One sample is just a snapshot in time of the distribution of plastics in the surface water. Collecting more samples could give a better idea of how plastics are distributed, moving, and acting in the water. However, (almost) every sample contained plastic and that is what should be worrying.



Ship: Morgenster
Country: Norway
Project: Exploring Coastal Waters
With: Elverum Folkehogskule

Sample of microplastics we’ve found in the Baltic Sea

During the voyage on the Morgenster on the Norwegian coast of the North Sea, the trainees collected six samples. The highest sample contained 31,650 pieces of plastic per square kilometer (/km2) and the lowest sample contained 7,065/km2. On average the amount of plastic found was 16,597/km2.


Ship: Vega Gamleby
Country: Sweden
Project: Plastic, an Issue without Borders
With: Sail Training Association Sweden

During the voyage on the schooner Vega Gamleby on the Swedish coast of the Baltic Sea the trainees collected nine samples. The highest sample contained 37,741 pieces of plastic/km2 and the lowest sample contained 9,154/km2. On average the amount of plastic found was 16,166/km2. There was some variation within the samples but overall the amount of plastic in all samples was relatively high.
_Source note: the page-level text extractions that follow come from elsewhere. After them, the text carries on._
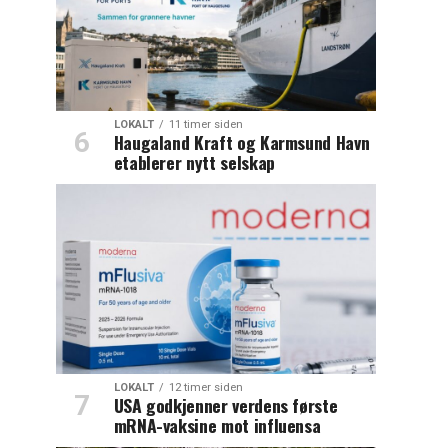
LOKALT
11 timer siden
Haugaland Kraft og Karmsund Havn
etablerer nytt selskap
LOKALT
12 timer siden
USA godkjenner verdens første
mRNA-vaksine mot influensa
Plastic research was led by experts from By Ocean we Unite


Ship: Gulden Leeuw
Country: Netherlands and the UK
Project: Looking for Sustainable Horizons
With: Sail Training Association Netherlands

During the crossings of Gulden Leeuw from the Netherlands to the United Kingdom and back the trainees collected five samples. The highest sample contained 28,239 pieces of plastic/km2 and the lowest sample contained 537/km2. On average the amount of plastic found was 8,726/km2. The highest amount was found in the river Thames.


Ship: Wylde Swan
Country: Denmark
Project: Danish Circles
With: Danish Sail Training Association

Logo of the Erasmus Plus Program

Journeys were supported by the European Union

During the voyages of  Wylde Swan around Denmark the trainees collected only three samples due to the weather circumstances which made it impossible to do more. The highest sample contained 14,242 pieces of plastic/km2 and the lowest sample contained 0/km2. On average the amount of plastic found was 7,125/km2.